Throughout the grades, our teachers develop age-appropriate lessons for our students to develop these critical 21st century skills. These lessons are woven into the larger, nine-year curriculum, where intellectual and academic investigations incorporate deep learning about how each one of us can make a difference in our school, community and the world at large. Here are just a few examples...
In kindergarten and first grade, teachers and children talk about looking around the class or the yard for the child that might need help, or might need a friend, and practice the various ways that every member of the class should try to reach out to such a child. First graders learn early in the year, "If you see something wrong, do something about it." Children take this concept seriously, and one can hear and see the youngest of our students working to right the wrongs they see in the classroom, on the yard and all across campus.

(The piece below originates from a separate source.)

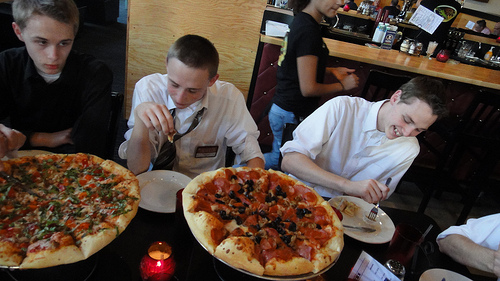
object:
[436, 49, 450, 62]
candle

In second and third grade, students investigate their own family histories, and those of their peers. This includes age-appropriate investigations of immigration, environmental justice and the civil rights movement among other areas. In addition to learning about their classmates' families' heritage, customs, favorite foods and sports, each child learns something about when, why and how each family ended up living here.

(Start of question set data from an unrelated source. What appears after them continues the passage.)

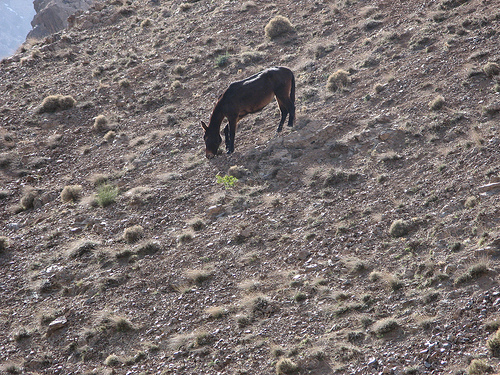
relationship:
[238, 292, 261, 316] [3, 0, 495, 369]
grass on dirt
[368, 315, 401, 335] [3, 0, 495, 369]
grass on dirt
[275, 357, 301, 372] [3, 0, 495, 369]
grass on dirt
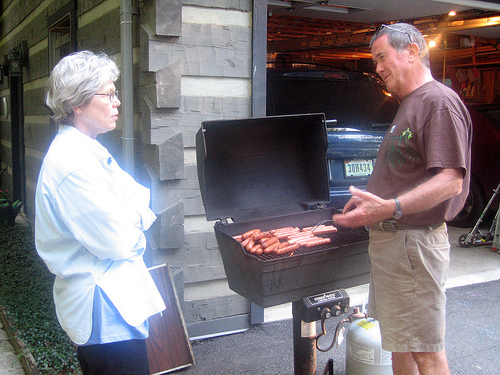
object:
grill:
[249, 226, 358, 259]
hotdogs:
[264, 240, 282, 253]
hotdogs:
[262, 237, 279, 247]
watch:
[393, 197, 404, 220]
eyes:
[104, 89, 117, 104]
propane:
[343, 314, 392, 375]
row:
[269, 186, 305, 279]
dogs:
[275, 244, 299, 256]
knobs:
[300, 288, 357, 322]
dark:
[413, 144, 469, 170]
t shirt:
[360, 82, 472, 233]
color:
[404, 178, 455, 208]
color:
[385, 271, 448, 332]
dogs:
[306, 238, 332, 249]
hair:
[38, 50, 114, 121]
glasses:
[89, 88, 119, 103]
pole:
[287, 305, 334, 375]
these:
[256, 247, 263, 254]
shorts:
[369, 228, 450, 349]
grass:
[14, 329, 50, 375]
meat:
[258, 213, 336, 239]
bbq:
[233, 255, 333, 326]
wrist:
[387, 197, 408, 223]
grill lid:
[193, 110, 333, 225]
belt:
[366, 219, 444, 231]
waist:
[363, 211, 453, 233]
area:
[1, 220, 63, 371]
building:
[1, 0, 491, 338]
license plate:
[344, 157, 374, 177]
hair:
[365, 21, 432, 70]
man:
[328, 21, 474, 375]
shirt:
[32, 121, 166, 346]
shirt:
[364, 76, 475, 227]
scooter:
[455, 180, 484, 225]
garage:
[239, 2, 484, 317]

In the fourth and fifth grades, media awareness, stereotypes and the importance of seeing issues from the multiple perspectives of each of the stakeholders are investigated. This is a part of our work to increase awareness of personal and group perspectives, and how they can be shaped by the media. A much-loved example of the benefits of seeing issues from multiple perspectives comes from our study of the west coast of North America in the 1820's - 1840's. For years, our fourth-grade teachers have taken a day in the spring and adopted the personas and representative attire of Zia and Mondo (characters from the book Zia by Scott O'Dell), and historical figures Father Junipero Serra and Dona Francisca Benicia de Vallejo–and discussed with the class the experiences of their peoples during the development of ranchos and missions in what was to become California, so that the students gain a deeper understanding of each experience while learning the academic and personal value of empathy.
One example of our social justice curriculum in the middle school involves work on understanding the struggles of oppressed individuals who have succeeded in the face of prejudice. One poignant activity in this investigation is a voluntary day of silence, when students choose to be completely silent for a glimpse of what it is like to navigate the world without being heard.

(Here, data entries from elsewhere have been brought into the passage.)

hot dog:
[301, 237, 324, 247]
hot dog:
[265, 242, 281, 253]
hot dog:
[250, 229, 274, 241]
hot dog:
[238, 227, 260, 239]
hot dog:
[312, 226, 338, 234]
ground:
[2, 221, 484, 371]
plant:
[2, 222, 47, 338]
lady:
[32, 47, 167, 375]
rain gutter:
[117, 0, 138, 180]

Children leave Park Day School with the academic, social and emotional skills and practices that position them to be well on their way to being caring, constructive, open-minded members of the adult world. We want them to be equipped to thrive in a diverse society and to be honor with the ways in which they are alike and different from others–to be able to recognize the biases that exist in society and to develop and articulate their own values. In the non-judgmental environment of the classroom, students are given opportunities to deeply investigate life experiences that are very different from their own.